Cabinet earlier this year designated Eskom as the procurer, owner and operator of nuclear power plants with the SA Nuclear Energy Corporation as an owner and operator of front-end fuel facilities, including the multi-purpose reactor. In an end-of-year statement, issued last Thursday, President Jacob Zuma said the Department of Energy, the Energy Security Cabinet Sub-Committee and the cabinet would remain responsible for overall co-ordination and oversight of the programme.
“Before any nuclear new build procurement takes place, the request for proposals has to be issued. Once proposals have been received and evaluated, the Department of Energy is required to report back to cabinet on the proposed funding model. As I have previously indicated, any procurement process must be on a scale and at a pace that our country can afford. It is from this basis that we would then proceed,” said the president.

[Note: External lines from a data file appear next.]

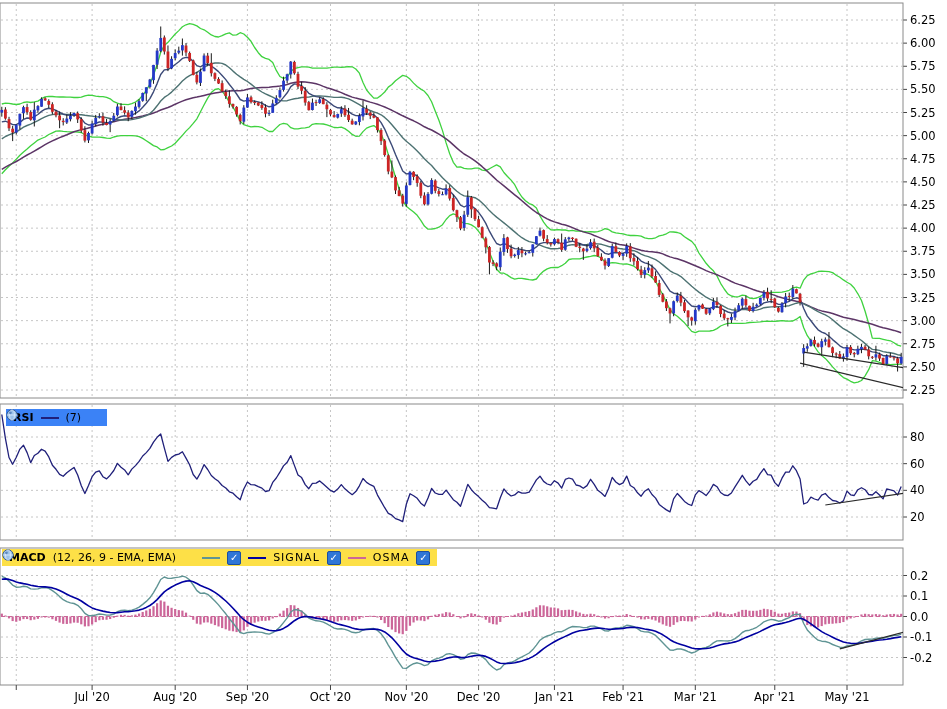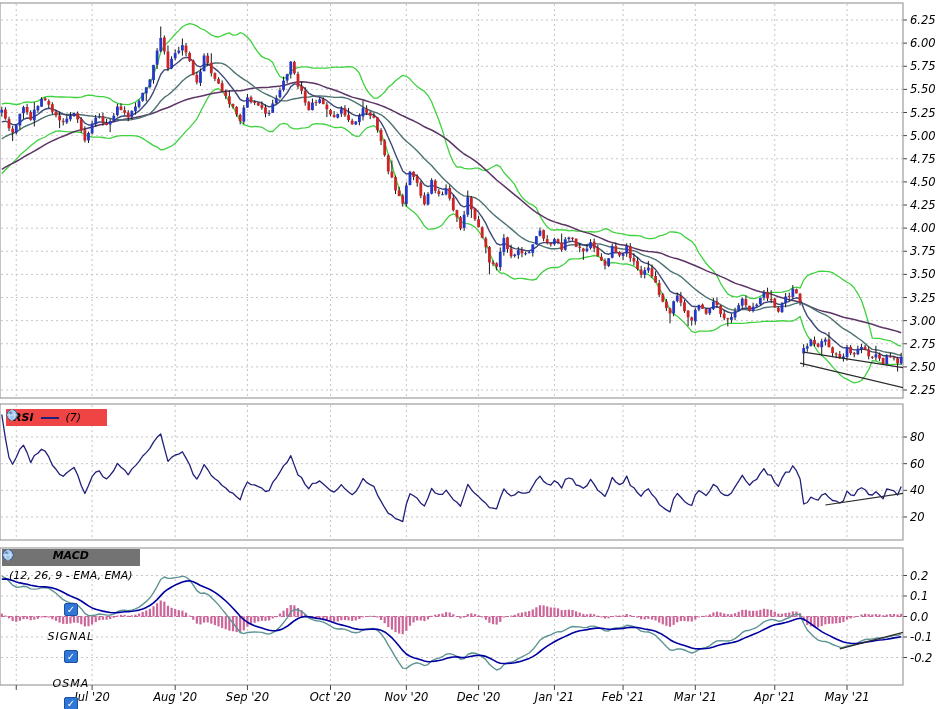--- a/index.html
+++ b/index.html
@@ -1,17 +1,17 @@
 <!DOCTYPE html>
 <html><head>
 <meta charset="utf-8">
 <style>
   html,body{margin:0;padding:0;background:#ffffff;}
   .stage{position:relative;width:947px;height:709px;background:#ffffff;
-         font-family:"DejaVu Sans",sans-serif;overflow:hidden;font-style:italic;}
+         font-family:"DejaVu Sans",sans-serif;overflow:hidden;}
   svg{position:absolute;left:0;top:0;}
   .ind-bar{position:absolute;display:flex;align-items:center;gap:7px;
            background:#e7e7e7;height:17px;padding:0 7px;font-size:11px;color:#000;}
   .ind-title{font-weight:bold;}
   .ind-params{white-space:pre;}
   .swatch{display:inline-block;width:18px;height:2px;}
   .cb{display:inline-block;width:12px;height:12px;background:#2f76d6;border:1px solid #1c4f9e;
       border-radius:2px;color:#fff;font-size:10px;line-height:11px;text-align:center;cursor:pointer;}
   .globe{display:inline-flex;width:12px;height:12px;cursor:pointer;}
   .rsi-bar{left:6px;top:409px;}
@@ -943,35 +943,35 @@
         <text x="623.07" y="701" text-anchor="middle" font-size="11.5" font-family="DejaVu Sans, sans-serif" fill="#000000">Feb '21</text>
         <line x1="695.3100000000001" y1="685" x2="695.3100000000001" y2="690" stroke="#444444" stroke-width="1"></line>
         <text x="695.3100000000001" y="701" text-anchor="middle" font-size="11.5" font-family="DejaVu Sans, sans-serif" fill="#000000">Mar '21</text>
         <line x1="774.7740000000001" y1="685" x2="774.7740000000001" y2="690" stroke="#444444" stroke-width="1"></line>
         <text x="774.7740000000001" y="701" text-anchor="middle" font-size="11.5" font-family="DejaVu Sans, sans-serif" fill="#000000">Apr '21</text>
         <line x1="847.014" y1="685" x2="847.014" y2="690" stroke="#444444" stroke-width="1"></line>
         <text x="847.014" y="701" text-anchor="middle" font-size="11.5" font-family="DejaVu Sans, sans-serif" fill="#000000">May '21</text>
       </g>
     </svg>
 
-  <div class="ind-bar rsi-bar" style="background: #ef4444;">
+  <div class="ind-bar rsi-bar" style="background: #3b82f6;">
     <span class="ind-title">RSI</span>
     <span class="swatch" id="rsi-swatch" style="background: rgb(32, 32, 122);"></span>
     <span class="ind-params">(7)</span>
     <span class="globe">
       <svg viewBox="0 0 12 12" width="12" height="12">
         <circle cx="6" cy="6" r="5.2" fill="#9cc3e9" stroke="#3a5f93" stroke-width="1"></circle>
         <ellipse cx="6" cy="6" rx="2.4" ry="5" fill="none" stroke="#dfeefc" stroke-width="0.8"></ellipse>
         <line x1="1" y1="6" x2="11" y2="6" stroke="#dfeefc" stroke-width="0.8"></line>
         <circle cx="4.4" cy="3.8" r="1.4" fill="#5d88c0"></circle>
       </svg>
     </span>
   </div>
 
-  <div class="ind-bar macd-bar" style="background: #737373; flex-direction: column;">
+  <div class="ind-bar macd-bar" style="background: #fde047;">
     <span class="ind-title">MACD</span>
     <span class="ind-params">(12, 26, 9 - EMA, EMA)</span>
     <span class="globe">
       <svg viewBox="0 0 12 12" width="12" height="12">
         <circle cx="6" cy="6" r="5.2" fill="#9cc3e9" stroke="#3a5f93" stroke-width="1"></circle>
         <ellipse cx="6" cy="6" rx="2.4" ry="5" fill="none" stroke="#dfeefc" stroke-width="0.8"></ellipse>
         <line x1="1" y1="6" x2="11" y2="6" stroke="#dfeefc" stroke-width="0.8"></line>
         <circle cx="4.4" cy="3.8" r="1.4" fill="#5d88c0"></circle>
       </svg>
     </span>

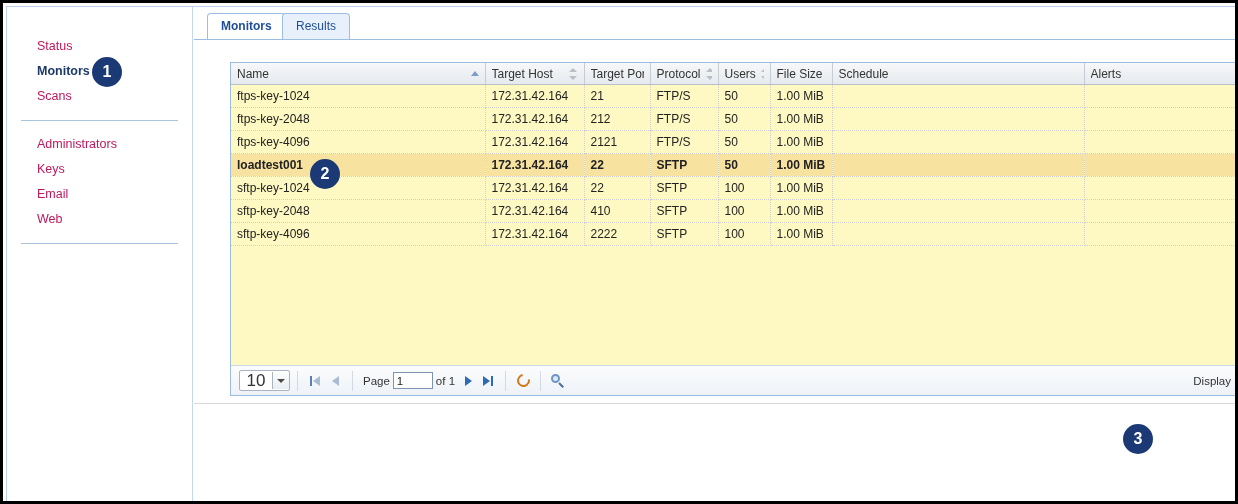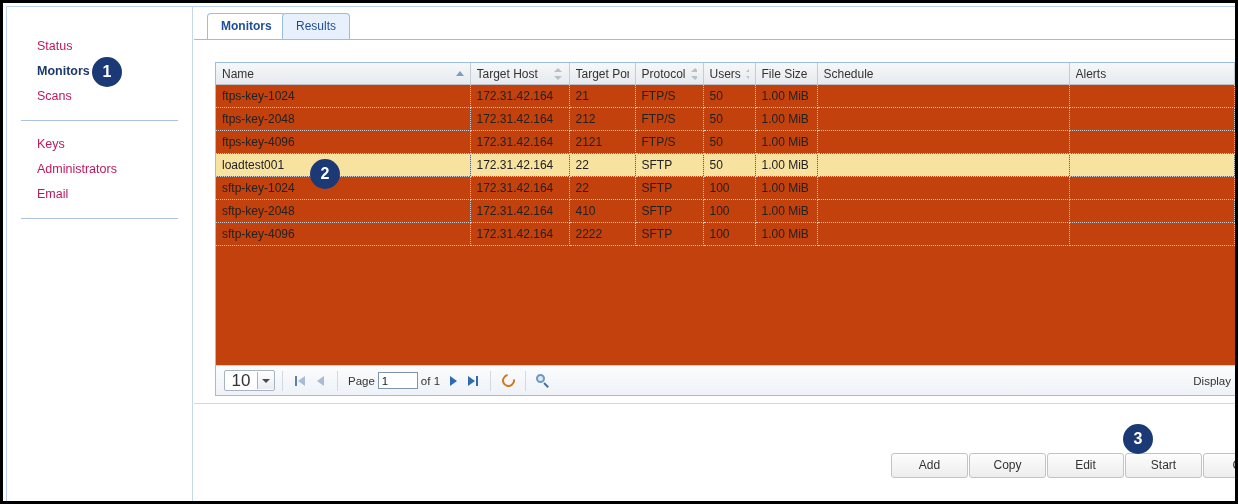--- a/index.html
+++ b/index.html
@@ -114,27 +114,27 @@
     right: 0;
     height: 364px;
     border-bottom: 1px solid #d8d8d8;
     box-sizing: border-box;
     background: #fff;
   }
 
   
   #grid {
     position: absolute;
-    left: 21px; top: 22px;
+    left: 36px; top: 22px;
     right: -2px;
     height: 334px;
     border: 1px solid #9cbde2;
     border-right: none;
     box-sizing: border-box;
-    background: #c2410c;
+    background: #fef9c3;
     overflow: hidden;
   }
   table.gridtable {
     border-collapse: collapse;
     width: 1018px;
     table-layout: fixed;
     font-size: 12px;
   }
   table.gridtable th {
     background: #eceff3;
@@ -164,21 +164,21 @@
     border-bottom: 1px dotted #cfcfcf;
     height: 22px;
     padding: 0 6px;
     color: #222;
     white-space: nowrap;
     overflow: hidden;
     font-size: 12px;
   }
   td.num, th.num .hdr-label { text-align: right; }
   td.num { text-align: left; }
-  tr.row-selected td { background: #f7e2a0; }
+  tr.row-selected td { background: #f7e2a0; font-weight: bold; }
 
   .sort-asc {
     display: inline-block;
     width: 0; height: 0;
     border-left: 4px solid transparent;
     border-right: 4px solid transparent;
     border-bottom: 5px solid #7f9dc4;
     margin-left: 5px;
     vertical-align: middle;
   }
@@ -377,27 +377,30 @@
         </li>
         <li class="nav-item">
           <span>Scans</span>
         </li>
       </ul>
 
       <div class="nav-divider"></div>
 
       <ul class="nav-group">
         <li class="nav-item">
+          <span>Administrators</span>
+        </li>
+        <li class="nav-item">
           <span>Keys</span>
         </li>
         <li class="nav-item">
-          <span>Administrators</span>
+          <span>Email</span>
         </li>
         <li class="nav-item">
-          <span>Email</span>
+          <span>Web</span>
         </li>
       </ul>
 
       <div class="nav-divider"></div>
     </div>
 
     <div id="main">
 
       <div id="tabstrip">
         <div class="tab" id="tab-monitors">
@@ -580,37 +583,20 @@
               <span class="mag-ico">
                   <span class="lens"></span>
                   <span class="handle"></span>
                 </span>
             </div>
             <span id="pager-display">Display</span>
           </div>
         </div>
       </div>
 
-      <div id="footer">
-        <div class="btn" id="btn-add">
-          <span>Add</span>
-        </div>
-        <div class="btn" id="btn-copy">
-          <span>Copy</span>
-        </div>
-        <div class="btn" id="btn-edit">
-          <span>Edit</span>
-        </div>
-        <div class="btn" id="btn-start">
-          <span>Start</span>
-        </div>
-        <div class="btn" id="btn-clear">
-          <span>Cle</span>
-        </div>
-      </div>
 
     </div>
   </div>
 
   <div class="badge" id="badge-1">
     <span>1</span>
   </div>
   <div class="badge" id="badge-2">
     <span>2</span>
   </div>

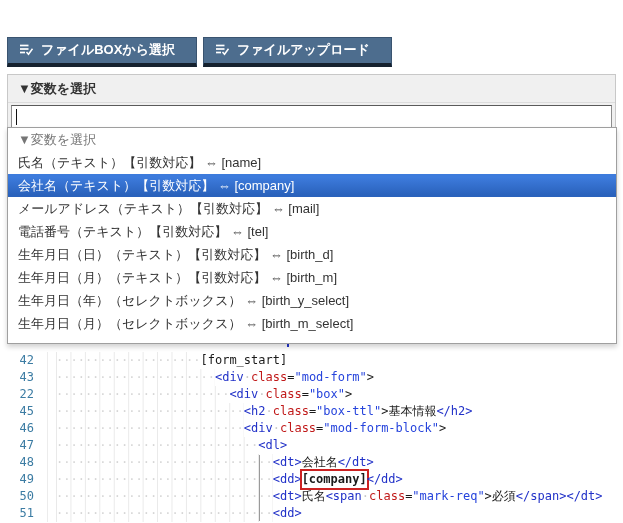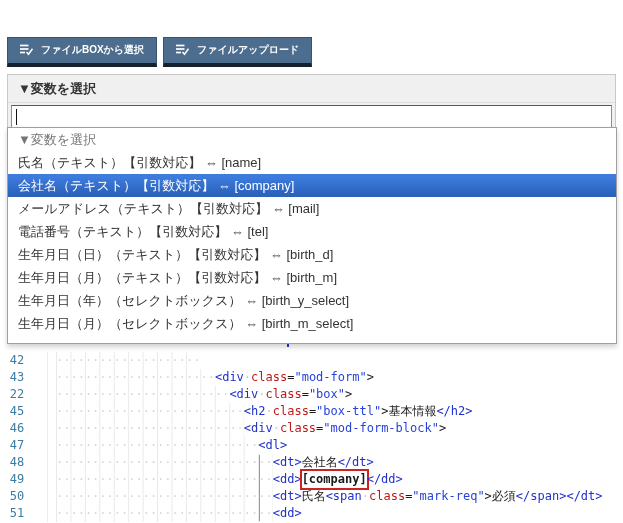--- a/index.html
+++ b/index.html
@@ -8,22 +8,22 @@
     position:relative; overflow:hidden; background:#fff;
     font-family:"Liberation Sans","DejaVu Sans",sans-serif; color:#333;
   }
 
   
   .page-title { position:absolute; top:8px; left:10px; font-size:15px; font-weight:bold; color:#222;margin-top:28px; }
 
   
   .toolbar { position:absolute; top:37px; left:7px; display:flex; gap:6px; }
   .btn {
-    display:inline-flex; align-items:center; gap:7px; height:30px; padding:0 12px 2px 11px;
-    background:var(--button-bg,#4d6d8e); color:#fff; font-size:10px; font-weight:600;
+    display:inline-flex; align-items:center; gap:7px; height:30px; padding:0 21px 2px 11px;
+    background:var(--button-bg,#4d6d8e); color:#fff; font-size:13px; font-weight:600;
     border:1px solid #3a5470; border-bottom:4px solid var(--button-bottom,#15212e);
     cursor:pointer; white-space:nowrap;
   }
   .btn svg { display:block; }
 
   
   .var-panel {
     position:absolute; left:7px; top:74px; width:609px; height:56px;
     background:#f0f0f0; border:1px solid #c8c8c8;
   }
@@ -55,21 +55,21 @@
   }
 
   
   .editor {
     position:absolute; left:0; top:350px; width:623px; height:173px; overflow:hidden;
     font-family:"DejaVu Sans Mono","Liberation Mono",monospace; font-size:12px; background:#fff;
     padding-top:2px;
   }
   .code-line { display:flex; height:17px; line-height:17px; white-space:pre; }
   .ln {
-    flex:0 0 48px; width:48px; text-align:center; padding-right:13px;
+    flex:0 0 48px; width:48px; text-align:right; padding-right:13px;
     color:var(--line-number,#3c7ca3); border-right:1px solid #ececec;
   }
   .line-body { display:flex; padding-left:8px; }
   .indent {
     display:inline-block; overflow:hidden; color:#d6d6d6;
     background-image:linear-gradient(to right,#e9e9e9 1px,transparent 1px);
     background-size:2ch 100%;
   }
   .tk-plain { color:var(--syntax-plain,#1a1a1a); }
   .tk-tag   { color:var(--syntax-tag,#2131c8); }
@@ -137,21 +137,21 @@
       <div class="option">生年月日（月）（テキスト）【引数対応】  ⇔  [birth_m]</div>
       <div class="option">生年月日（年）（セレクトボックス）  ⇔  [birth_y_select]</div>
       <div class="option">生年月日（月）（セレクトボックス）  ⇔  [birth_m_select]</div>
     </div>
 </div>
 
 <span class="editor-caret"></span>
 
 <div class="editor">
   <div id="code-host">
-      <div class="code-line"><span class="ln">42</span><span class="line-body"><span class="indent" style="width: 20ch;">····················</span></span></div>
+      <div class="code-line"><span class="ln">42</span><span class="line-body"><span class="indent" style="width: 20ch;">····················</span><span class="tk-plain">[form_start]</span></span></div>
       <div class="code-line"><span class="ln">43</span><span class="line-body"><span class="indent" style="width: 22ch;">······················</span><span class="tk-tag">&lt;div</span><span class="tk-ws">·</span><span class="tk-attr">class</span><span class="tk-plain">=</span><span class="tk-str">"mod-form"</span><span class="tk-plain">&gt;</span></span></div>
       <div class="code-line"><span class="ln">22</span><span class="line-body"><span class="indent" style="width: 24ch;">························</span><span class="tk-tag">&lt;div</span><span class="tk-ws">·</span><span class="tk-attr">class</span><span class="tk-plain">=</span><span class="tk-str">"box"</span><span class="tk-plain">&gt;</span></span></div>
       <div class="code-line"><span class="ln">45</span><span class="line-body"><span class="indent" style="width: 26ch;">··························</span><span class="tk-tag">&lt;h2</span><span class="tk-ws">·</span><span class="tk-attr">class</span><span class="tk-plain">=</span><span class="tk-str">"box-ttl"</span><span class="tk-plain">&gt;</span><span class="tk-plain">基本情報</span><span class="tk-tag">&lt;/h2&gt;</span></span></div>
       <div class="code-line"><span class="ln">46</span><span class="line-body"><span class="indent" style="width: 26ch;">··························</span><span class="tk-tag">&lt;div</span><span class="tk-ws">·</span><span class="tk-attr">class</span><span class="tk-plain">=</span><span class="tk-str">"mod-form-block"</span><span class="tk-plain">&gt;</span></span></div>
       <div class="code-line"><span class="ln">47</span><span class="line-body"><span class="indent" style="width: 28ch;">····························</span><span class="tk-tag">&lt;dl&gt;</span></span></div>
       <div class="code-line"><span class="ln">48</span><span class="line-body"><span class="indent" style="width: 30ch;">······························</span><span class="tk-tag">&lt;dt&gt;</span><span class="tk-plain">会社名</span><span class="tk-tag">&lt;/dt&gt;</span></span></div>
       <div class="code-line"><span class="ln">49</span><span class="line-body"><span class="indent" style="width: 30ch;">······························</span><span class="tk-tag">&lt;dd&gt;</span><span class="tk-boxed">[company]</span><span class="tk-tag">&lt;/dd&gt;</span></span></div>
       <div class="code-line"><span class="ln">50</span><span class="line-body"><span class="indent" style="width: 30ch;">······························</span><span class="tk-tag">&lt;dt&gt;</span><span class="tk-plain">氏名</span><span class="tk-tag">&lt;span</span><span class="tk-ws">·</span><span class="tk-attr">class</span><span class="tk-plain">=</span><span class="tk-str">"mark-req"</span><span class="tk-plain">&gt;</span><span class="tk-plain">必須</span><span class="tk-tag">&lt;/span&gt;</span><span class="tk-tag">&lt;/dt&gt;</span></span></div>
       <div class="code-line"><span class="ln">51</span><span class="line-body"><span class="indent" style="width: 30ch;">······························</span><span class="tk-tag">&lt;dd&gt;</span></span></div>
     </div>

The request for proposals is the next milestone in the nuclear procurement programme after the request for information. Phasiwe said the power utility intended to issue the request for proposals in the first half of next year. It is about 18 months since the cabinet decided, “in principle”, that South Africa should proceed with the procurement of 9600 megawatts of nuclear capacity as envisaged in the 2010 Integrated Resource Plan (IRP).
Just more than a year ago, the cabinet also gave the Department of Energy the go-ahead to issue the request for proposals for the nuclear programme. At the time, the cabinet said the final funding model of the programme would depend on the response to the request for proposals.
Since then, the process has stalled with the procurement authority eventually transferred to Eskom.
But the government and Eskom’s decision to kick-start the nuclear procurement process while the IRP document is currently under review has come under fire from the renewable energy industry.
The SA Renewable Energy Council, which represents renewable energy associations, expressed disappointment with Joemat-Pettersson’s determination for the procurement of nuclear capacity “on the basis of the very outdated (IRP) published in 2010”.